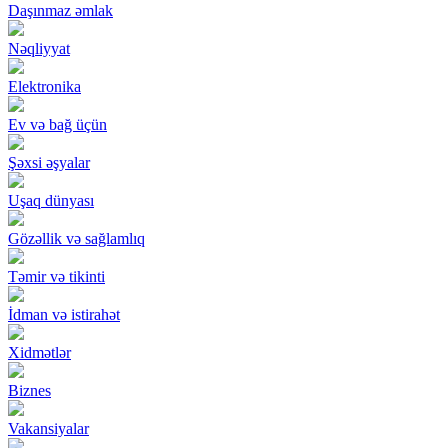
Daşınmaz əmlak
Nəqliyyat
Elektronika
Ev və bağ üçün
Şəxsi əşyalar
Uşaq dünyası
Gözəllik və sağlamlıq
Təmir və tikinti
İdman və istirahət
Xidmətlər
Biznes
Vakansiyalar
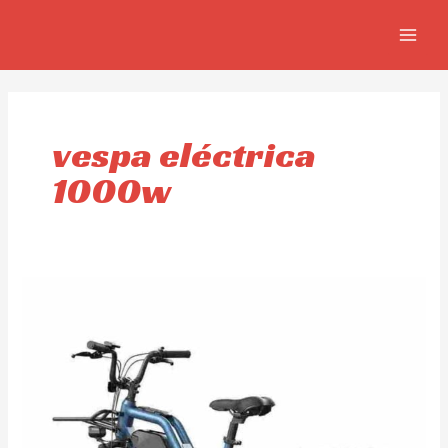
Ir
MAIN
al
MEN
contenido
vespa eléctrica
1000w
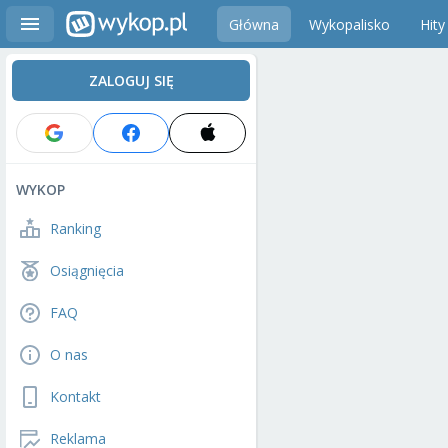
Główna
Wykopalisko
Hity
ZALOGUJ SIĘ
WYKOP
Ranking
Osiągnięcia
FAQ
O nas
Kontakt
Reklama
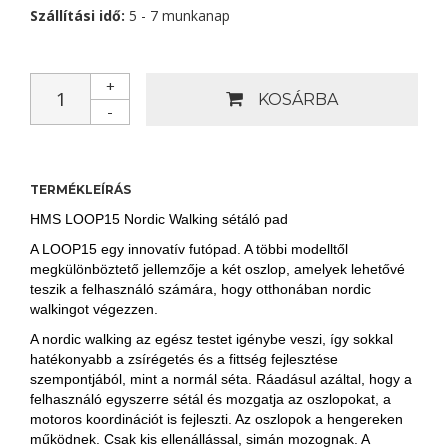
Szállítási idő:
5 - 7 munkanap
+
KOSÁRBA
-
TERMÉKLEÍRÁS
HMS LOOP15 Nordic Walking sétáló pad
A LOOP15 egy innovatív futópad. A többi modelltől
megkülönböztető jellemzője a két oszlop, amelyek lehetővé
teszik a felhasználó számára, hogy otthonában nordic
walkingot végezzen.
A nordic walking az egész testet igénybe veszi, így sokkal
hatékonyabb a zsírégetés és a fittség fejlesztése
szempontjából, mint a normál séta. Ráadásul azáltal, hogy a
felhasználó egyszerre sétál és mozgatja az oszlopokat, a
motoros koordinációt is fejleszti. Az oszlopok a hengereken
működnek. Csak kis ellenállással, simán mozognak. A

YOUR INSTRUCTIONS ▸
Retype, exactly and in full, the lines above from the one containing "A nordic walking" through the one containing "motoros koordinációt is".

RESPONSE BELOW ▸
A nordic walking az egész testet igénybe veszi, így sokkal
hatékonyabb a zsírégetés és a fittség fejlesztése
szempontjából, mint a normál séta. Ráadásul azáltal, hogy a
felhasználó egyszerre sétál és mozgatja az oszlopokat, a
motoros koordinációt is fejleszti. Az oszlopok a hengereken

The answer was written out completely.